Introduction
La bataille de la Somme, menée dans le département français du même nom, est un événement emblématique de la Grande Guerre. Planifiée comme une offensive conjointe franco-britannique massive destinée à percer les lignes allemandes et à mettre fin à l'impasse du front occidental, elle se transforma rapidement en un cauchemar d'usure et de boucherie industrielle. Son premier jour, le 1er juillet 1916, reste le plus meurtrier de l'histoire militaire britannique.
Description
L'offensive fut préparée par un bombardement d'artillerie massif de huit jours, censé détruire les défenses allemandes et couper les barbelés. Cependant, les fortifications profondes et bien construites de l'ennemi résistèrent en grande partie. À 7h30 le 1er juillet, des vagues d'infanteries britanniques, chargées de lourds équipements, avancèrent au pas vers les lignes allemandes, convaincues que la résistance avait été anéantie. Elles furent fauchées par des mitrailleuses intactes, causant environ 57 000 victimes britanniques (dont près de 20 000 morts) en une seule journée. Les Français, au sud, mieux préparés et bénéficiant de l'effet de surprise, réalisèrent des gains plus significatifs avec des pertes moindres. La bataille dégénéra ensuite en une série d'attaques frontales coûteuses pour des objectifs limités, comme les bois de High Wood, Delville Wood et la crête de Thiepval. L'introduction des chars d'assaut par les Britanniques le 15 septembre à Flers-Courcelette, bien que techniquement prometteuse, fut trop limitée pour changer le cours de la bataille.
Histoire
Conçue lors de la conférence de Chantilly en décembre 1915, l'offensive de la Somme avait pour objectif principal de soulager l'armée française, saignée à blanc à Verdun. Le commandant en chef britannique, le général Douglas Haig, et le commandant français, le général Ferdinand Foch, dirigèrent les opérations. Face à eux se trouvait la 2e armée allemande du général Fritz von Below. Après l'échec catastrophique du premier jour, la bataille s'enlisa. Les combats se poursuivirent pendant des mois dans des conditions épouvantables, sous la pluie et dans la boue des champs ravagés. Les dernières phases de la bataille en novembre, autour de Beaumont-Hamel et de la rivière Ancre, permirent quelques avancées finales avant que l'hiver et l'épuisement des deux camps ne mettent un terme aux opérations.
Caracteristiques
La bataille de la Somme est caractérisée par plusieurs éléments clés : 1) La guerre d'usure ("attrition") : l'objectif devint explicitement de "saigner à blanc" l'armée allemande, quel qu'en soit le coût. 2) L'échec de la préparation d'artillerie : elle révéla les limites des bombardements de saturation contre des défenses en profondeur. 3) La nature multinationale : elle impliqua des troupes des dominions britanniques (Australie, Nouvelle-Zélande, Canada, Terre-Neuve, Afrique du Sud) et des colonies, forgeant leur identité nationale. 4) L'innovation technologique : première utilisation opérationnelle du char de combat, développement de l'aviation de reconnaissance et de combat, et emploi intensif de mortiers et de grenades. 5) L'enfer des conditions : les combattants subirent la boue, les rats, les poux, les odeurs et le stress constant des bombardements.
Importance
L'importance de la Somme est immense et ambivalente.
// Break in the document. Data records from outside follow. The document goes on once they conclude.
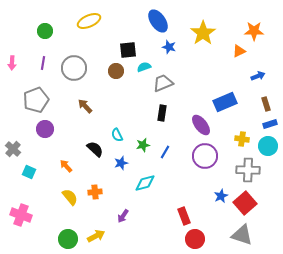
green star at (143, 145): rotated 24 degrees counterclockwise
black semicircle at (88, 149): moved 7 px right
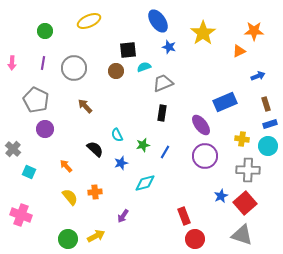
gray pentagon at (36, 100): rotated 25 degrees counterclockwise
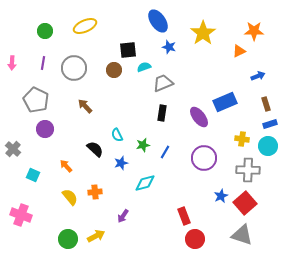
yellow ellipse at (89, 21): moved 4 px left, 5 px down
brown circle at (116, 71): moved 2 px left, 1 px up
purple ellipse at (201, 125): moved 2 px left, 8 px up
purple circle at (205, 156): moved 1 px left, 2 px down
cyan square at (29, 172): moved 4 px right, 3 px down
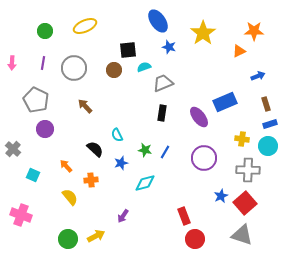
green star at (143, 145): moved 2 px right, 5 px down; rotated 24 degrees clockwise
orange cross at (95, 192): moved 4 px left, 12 px up
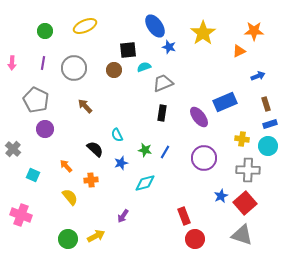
blue ellipse at (158, 21): moved 3 px left, 5 px down
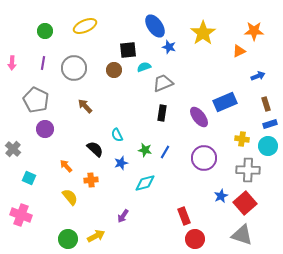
cyan square at (33, 175): moved 4 px left, 3 px down
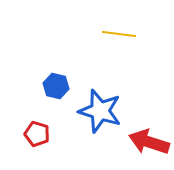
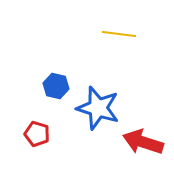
blue star: moved 2 px left, 3 px up
red arrow: moved 6 px left
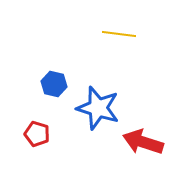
blue hexagon: moved 2 px left, 2 px up
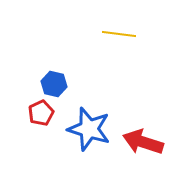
blue star: moved 9 px left, 21 px down
red pentagon: moved 4 px right, 21 px up; rotated 30 degrees clockwise
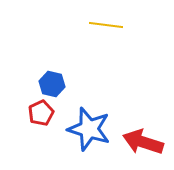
yellow line: moved 13 px left, 9 px up
blue hexagon: moved 2 px left
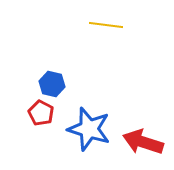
red pentagon: rotated 20 degrees counterclockwise
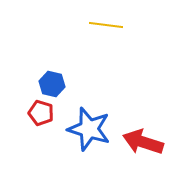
red pentagon: rotated 10 degrees counterclockwise
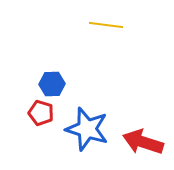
blue hexagon: rotated 15 degrees counterclockwise
blue star: moved 2 px left
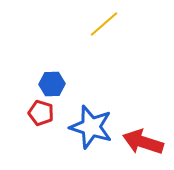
yellow line: moved 2 px left, 1 px up; rotated 48 degrees counterclockwise
blue star: moved 4 px right, 2 px up
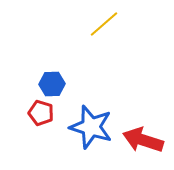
red arrow: moved 2 px up
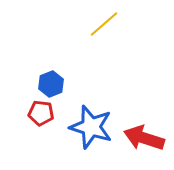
blue hexagon: moved 1 px left; rotated 20 degrees counterclockwise
red pentagon: rotated 10 degrees counterclockwise
red arrow: moved 1 px right, 2 px up
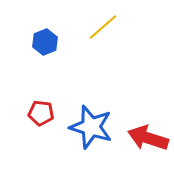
yellow line: moved 1 px left, 3 px down
blue hexagon: moved 6 px left, 42 px up
red arrow: moved 4 px right
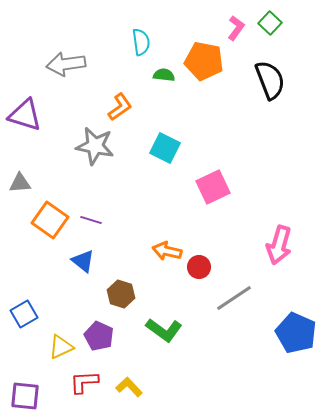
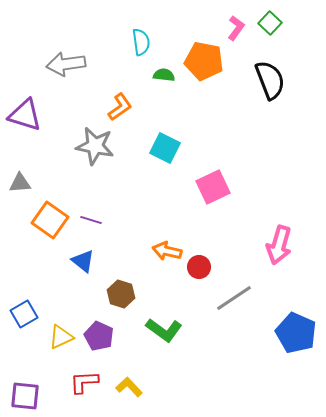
yellow triangle: moved 10 px up
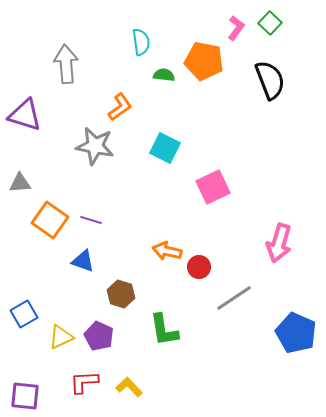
gray arrow: rotated 93 degrees clockwise
pink arrow: moved 2 px up
blue triangle: rotated 20 degrees counterclockwise
green L-shape: rotated 45 degrees clockwise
Militairement, elle obligea les Allemands à retirer des troupes de Verdun, atteignant partiellement son objectif stratégique initial. Elle contribua à user l'armée allemande, mais au prix d'épuiser également les Alliés. Psychologiquement et culturellement, elle marqua une rupture profonde. En Grande-Bretagne et dans les dominions, les pertes colossales brisèrent l'optimisme et instillèrent une profonde méfiance envers le haut commandement. La bataille devint le symbole de la futilité et de l'horreur de la guerre industrielle. Elle forgea la mémoire collective de nations entières et influença durablement la littérature, la poésie (comme les œuvres de Siegfried Sassoon) et l'historiographie. Tactiquement, elle mena à des révisions profondes des méthodes de combat alliées, préparant les offensives plus efficaces de 1918.